Grazing - a personal blog from Steve Ehrmann

Steve Ehrmann is an author, speaker, and consultant.

Tuesday, January 25, 2011

What should I do next?

I've finished my full-time work at Drexel and have shifted to adjunct status (teaching grad courses online).   My most recent article, "Taking the Long View: Ten Recommendations about Time, Money, Technology, and Learning," is getting a lot of attention; it was published in the September 2010 issue of Change Magazine and has already been reprinted in the January 2011 issue of Planning in Higher Education.  Here's a link to the penultimate draft of the Change version.

Now I'm taking a breath (no financial pressure to get right back to full-time work) and considering three main options for what I might do next:

  1. Return to being a program officer, something I did pretty well for almost 20 years with FIPSE and with Annenberg/CPB.  I like spotting great ideas, and nurturing them. You can advance lots more good ideas and people as a program officer than if you're doing just your own projects. I'm especially interested in strategies for major increases in the use of proven educational practices and innovations.  Gladwell's The Tipping Point is analogous to the kind of research-based approach to dissemination and adaptation that I'd like to seek out and support.
  2. Do just my own projects: research on dissemination and adaptation of academic innovations, building perhaps on my recent research on how faculty adopted open source software from iCampus; evaluation of grant-funded projects; evaluation consulting and training; continuing to teach perhaps one course at a time, online.  Continue to write about patterns that I see in innovations and problems across institutions.  Work with an association? Prof. at an institution?
  3. Get a position in a teaching center or faculty support unit on a campus. I'd like to help engage much larger numbers of faculty and promote incremental, continual improvements in teaching.   For example, I'm working on a set of ideas for teaching diverse classes in ways made possible, or made easier, with technology.  As my recent article describes, I'd also like to help focus institutional support for those degree programs that are unusually motivated to make well-documented, influential improvements in their learning outcomes. 
A fourth idea is also bubbling: developing an online certificate program for the academic professionals who work with faculty on the improvement of teaching (e.g., in IT, distance ed, libraries, and teaching centers). I've got a lot of ideas about what such a program might look like, but I'd to be part of a small team to develop it, and find the right kind of institutional or association sponsor the program.
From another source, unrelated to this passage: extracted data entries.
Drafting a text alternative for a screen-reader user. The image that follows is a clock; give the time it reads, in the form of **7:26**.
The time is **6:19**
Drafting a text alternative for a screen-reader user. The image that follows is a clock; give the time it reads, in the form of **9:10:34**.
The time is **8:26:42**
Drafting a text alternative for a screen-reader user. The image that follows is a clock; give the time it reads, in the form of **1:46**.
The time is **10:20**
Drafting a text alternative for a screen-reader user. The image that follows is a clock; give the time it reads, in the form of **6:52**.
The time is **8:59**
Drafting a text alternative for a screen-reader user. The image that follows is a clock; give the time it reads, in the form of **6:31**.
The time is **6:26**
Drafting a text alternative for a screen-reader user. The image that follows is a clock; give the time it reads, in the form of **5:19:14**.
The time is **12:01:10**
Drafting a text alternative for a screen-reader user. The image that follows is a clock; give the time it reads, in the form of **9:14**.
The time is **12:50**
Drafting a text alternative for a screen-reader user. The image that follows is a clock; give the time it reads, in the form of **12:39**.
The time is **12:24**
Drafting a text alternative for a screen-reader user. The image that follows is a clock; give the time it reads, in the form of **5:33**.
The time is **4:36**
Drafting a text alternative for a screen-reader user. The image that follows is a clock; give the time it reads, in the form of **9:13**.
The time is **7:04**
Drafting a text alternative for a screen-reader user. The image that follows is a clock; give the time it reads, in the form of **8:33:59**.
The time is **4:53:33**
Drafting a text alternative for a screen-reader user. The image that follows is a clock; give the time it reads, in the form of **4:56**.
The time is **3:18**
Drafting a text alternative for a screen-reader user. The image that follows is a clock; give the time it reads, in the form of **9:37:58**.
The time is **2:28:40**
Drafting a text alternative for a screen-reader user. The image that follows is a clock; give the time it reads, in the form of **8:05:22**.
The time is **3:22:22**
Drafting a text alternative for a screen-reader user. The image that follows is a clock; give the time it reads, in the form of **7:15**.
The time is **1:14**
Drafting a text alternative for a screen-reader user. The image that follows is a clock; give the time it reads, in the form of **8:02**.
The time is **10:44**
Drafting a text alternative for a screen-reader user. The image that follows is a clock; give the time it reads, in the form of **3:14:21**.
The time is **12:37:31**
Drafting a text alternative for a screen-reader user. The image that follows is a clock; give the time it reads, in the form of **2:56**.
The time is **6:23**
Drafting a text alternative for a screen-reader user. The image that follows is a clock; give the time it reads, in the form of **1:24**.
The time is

Obviously, I can't do all these things. There are two other things I know that should help me figure things out:

  1. I want to be part of a team, and the character, wisdom, and good humor of those people matter to me more than almost anything else.
  2. I don't intend to move from Silver Spring, MD, but I like travel and am willing to spend lots of time on the road, either visiting places or, if my institution or association is distant from DC, staying in that city several nights a week.
So my friends, and friends of my friends, any pointers?

Polling & Peer Instruction - A Brief Online Intro

While I was working in the Provost's Office at Drexel, I developed this chunk of the web as a way of:

  1. Explaining an easy-to-try improvement in teaching/learning that relied on technology; and
  2. Doing that in the minimum possible space
  3. Doing it in a way that a mildly interested or mildly skeptical faculty member might find reasons, and the information needed, to actually try the technique.
What do you think? Seen it done better? More briefly?